- Maskanah Plains offensive: Part of the Syrian Civil War and the Russian military intervention in the Syrian Civil War
| Date | 9 May 2017 – 8 June 2017 (4 weeks and 2 days) |
| Location | Eastern Aleppo Governorate and southwestern Raqqa Governorate, Syria |
| Result | Syrian Army victory The Syrian Army captures Maskanah, Jirah Airbase and many other towns and villages; The Syrian army re-entered the Raqqa Governorate; |

Belligerents
- Syrian Arab Republic Syrian Armed Forces; ; Russia Aerospace Forces; ;: Islamic State of Iraq and the Levant

Commanders and leaders
- Maj. Gen. Suheil al-Hassan: Abu Musab al-Masri † (Minister of War) Abu Uday Al-Iraqi †

Units involved
- Syrian Armed Forces Syrian Army Tiger Forces; ; Syrian Arab Air Force; Liwa al-Quds; Al-Baggara tribe militias; ;: Military of ISIL

Casualties and losses
- 156–184 killed (10 May–30 June): 32+ killed (by 18 May)

= Maskanah Plains offensive =

Offensive

The Maskanah Plains offensive was an operation by the Syrian Army against the remaining Islamic State of Iraq and the Levant (ISIL) strongholds in the eastern countryside of the Aleppo Province, with the goal of recapturing the Maskanah Plains from ISIL and advancing into the Raqqa Governorate.

== Background ==

Between January and April 2017, the Syrian Army conducted an offensive that saw them capture the city of Dayr Hafir, the towns of Tadef and Al-Khafsah, and nearly 250 villages from ISIL. They also managed to cut off the Turkish Army from advancing further into Syria, and secured the water supply to Aleppo. The offensive was halted in early April, just short of capturing the Jirah Airbase, after government forces were redirected to fend off a rebel offensive against Hama.

== The offensive ==
=== Battle for Jirah Airbase ===
On 9 May, Syrian government forces restarted their operations against ISIL in the eastern countryside of Aleppo, as the Russian Air Force conducted heavy air-strikes against ISIL positions. The next day, government troops captured the village of Al-Mahdoum, after which they quickly attacked two villages southwest of the ISIL-held Jirah Airbase. The capture of the villages would give the Army fire-control over the airbase. However, the assault was eventually repelled due to heavy ISIL anti-tank missile fire. Two suicide-bombers and armed drones were also used by ISIL.
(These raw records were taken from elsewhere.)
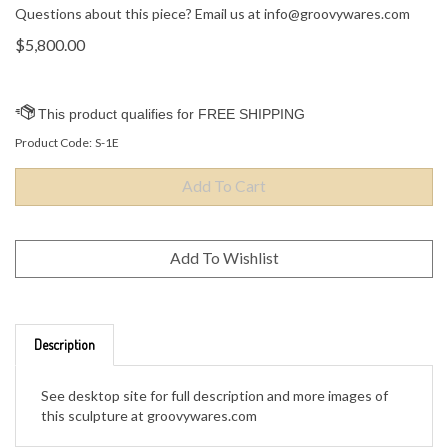
Questions about this piece? Email us at
info@groovywares.com
$
5,800.00
Product Code:
S-1E
Description
See desktop site for full description and more images of
this sculpture at groovywares.com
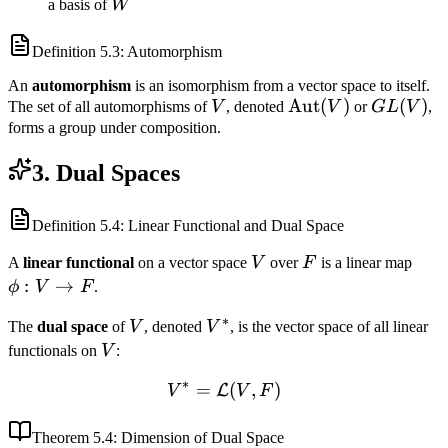
T(v_k)\}
\ldots,
{T(v_1),
W
a basis of
W
v_n\}
\ldots,
T(v_n)\}
Definition
5.3
: Automorphism
An
automorphism
is an isomorphism from a vector space to itself.
V
\text{Aut}
Aut
(
)
GL(V)
(
)
The set of all automorphisms of
V
, denoted
V
or
G
L
V
,
(V)
forms a group under composition.
3. Dual Spaces
Definition
5.4
: Linear Functional and Dual Space
V
F
\phi
A
linear functional
on a vector space
V
over
F
is a linear map
V
:
→
ϕ
V
F
.
\to
∗
V
V^*
The
dual space
of
V
, denoted
V
, is the vector space of all linear
F
V
functionals on
V
:
∗
=
V^* = \mathcal{L}(V, F)
(
,
)
L
V
V
F
Theorem
5.4
: Dimension of Dual Space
Late on 12 May, Syrian government troops captured the Jirah Airbase. ISIL forces in the Maskanah Plain then launched a counterattack on the airbase. A day later, after the ISIL counterattack was repelled, and the Syrian Army resumed their offensive in the region, capturing the last hill overlooking the airbase.

=== Capture of Maskanah ===
Led by the Tiger Forces, the Syrian Army swept through the countryside south and southwest of the airbase on 17 May, capturing 11 villages.

Between 21 and 24 May, the Tiger Forces captured another 11 villages, reaching within 6 km from ISIL's stronghold of Maskanah.

On 26 May, the Tiger Forces captured a village just three kilometers from Maskanah. The next morning, the Tiger Forces, alongside Al-Baqir tribal fighters, overran large areas east of Lake Jabbul, capturing 11 villages, and thus securing the entirety of Lake Jabbul for the first time since 2014. The same day, the Tiger Forces also took control of Maskanah's train station, as well as other nearby areas, bringing them to 1.5 km from Maskanah.

At the start of June, the Army continued with its advances around Maskanah, captured 16 villages and cutting off ISIL's main supply route towards Maskanah, effectively encircling it. On 3 June, the Syrian Army, led by the Tiger forces, captured Maskanah and the surrounding villages after ISIL fighters withdrew from the area, thus expelling ISIL from its last stronghold in Aleppo governorate. The next day, the Army came reached the boundaries of Raqqa Governorate after a battle, during which they seized two villages.

=== Advance to Raqqa's border ===
On 5 June, the Tiger Forces captured half a dozen villages in Masakanah's countryside, coming close towards fully expelling ISIL from Aleppo Governorate. The next day, government forces captured another six villages, officially reentering Ar-Raqqah province. On 8 June, ISIL's foothold crumbled near Lake Assad, resulting in the withdrawal of the group from areas near it, including around 20 villages, creating a no man's land between the Syrian Army and the Syrian Democratic Forces. By the end of the day, the Army took control of 15 of these villages.

== Aftermath – Advance into Raqqa ==

In mid-June 2017, the Syrian Army started a large advance into the Raqqa Governorate, eventually reaching the Ithriya-Tabqa road and capturing the town of Resafa.